The girl can throw a tantrum. I don't know if her grandparents have seen a category 5 Hurricane Halle before, but when she gets frustrated or hears no too many times consecutively... she could fell a tree. I kid, I kid. What she does do is go limp, scream, shake her head back and forth, and cover her tiny little eyes with her tiny little palms to cry. Understandably, she doesn't want to be comforted by the person that made her so angry.

What startles me, though, is this: say she bumps her head when she comes out from under her side-table fort. She reaches to touch her head, looks right at Brad or me, and starts to cry. What do you think she'd do next? Run to either of us and bury her head in our lap?

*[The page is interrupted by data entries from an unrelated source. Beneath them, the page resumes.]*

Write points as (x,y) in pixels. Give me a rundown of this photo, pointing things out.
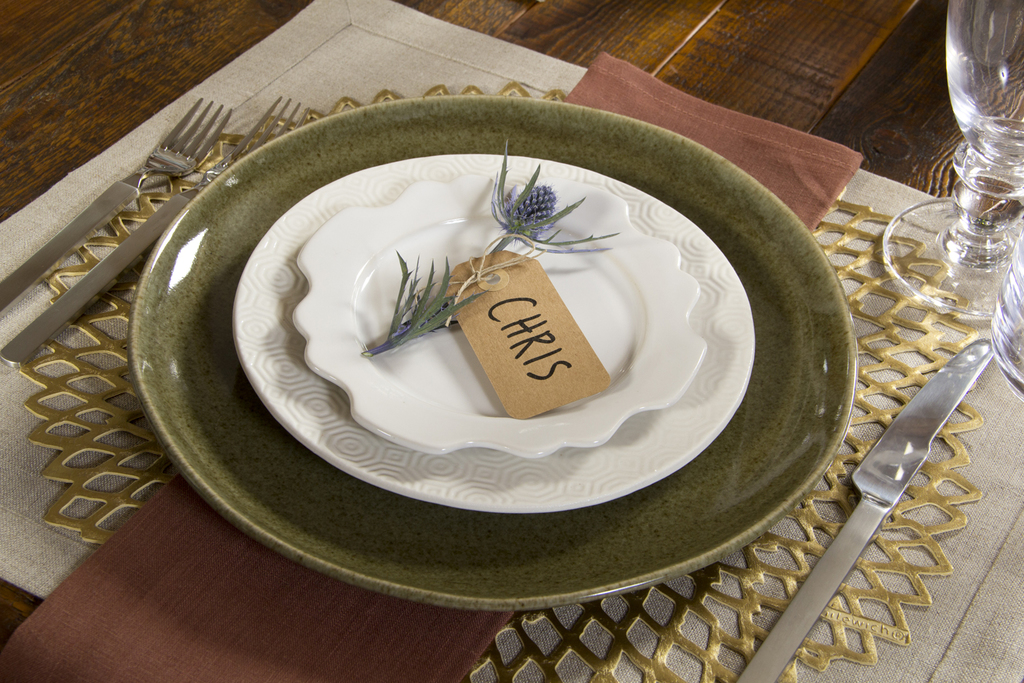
In this image we can see few plates (560,419). There are few forks (42,254) at the left side of the image (90,220). There is a knife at the right side of the image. There are few drinking glasses (987,252) in the image. There is a wooden object (788,45) in the image.
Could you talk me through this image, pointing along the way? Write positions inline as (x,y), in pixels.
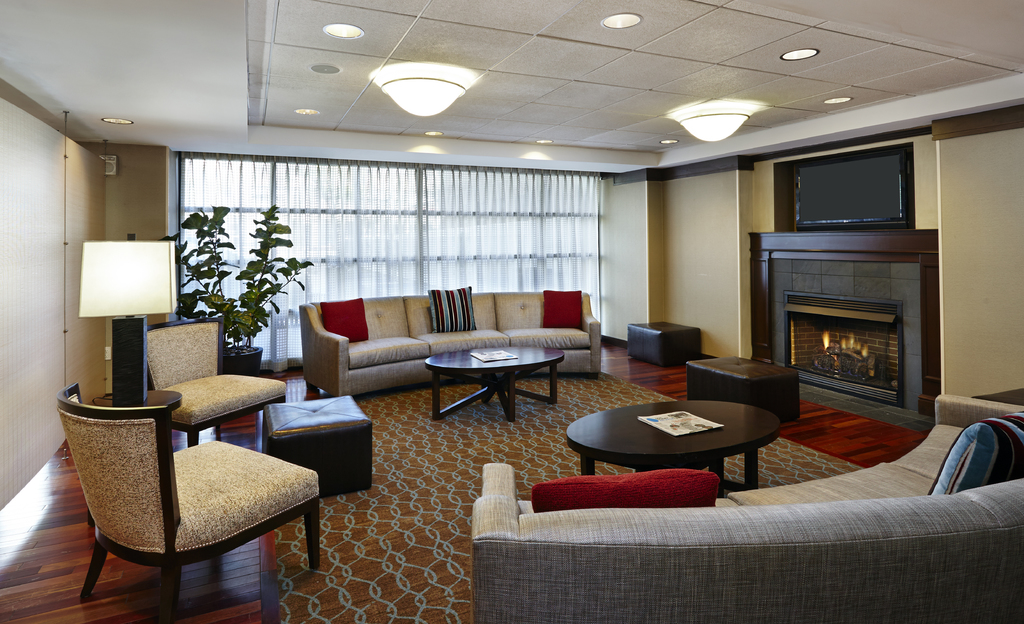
This picture shows a plant (275,283) and sofa (502,310) with pillows (570,304) and we see two chairs (186,423) and couple of tables (474,363) and three stools (723,390) and a fireplace (928,349) and few lights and curtains (474,219) to the window (401,274) and we see a lamp (154,309) on the side.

Nope. We reach out for her, we call her to us, we go to pick her up, we tell her she'll be okay, we say, let us hold you. Let us kiss it. She recoils. She recoils as if we'll only make it worse.

I wonder why she'd rather run to her big stuffed puppy or her blanket which are comfort objects that are the psychological comforting equivalent to a parent when one must seperate for bedtime. I read an article about it just the other day HERE. Is it bizarre that she'd rather run to a parent equivalent than a parent?

Sometimes I wonder. What am I doing wrong? I looked through our Dr. Spock tome last night, but I truly didn't know where to start. What word to look for in the glossary. I'm not finding much online either. It seems to be implied that toddlers want to be comforted by their parents. There is also another concensus: toddlers are freakin' crazy people. They go through phases by the hour. Maybe this is one of them.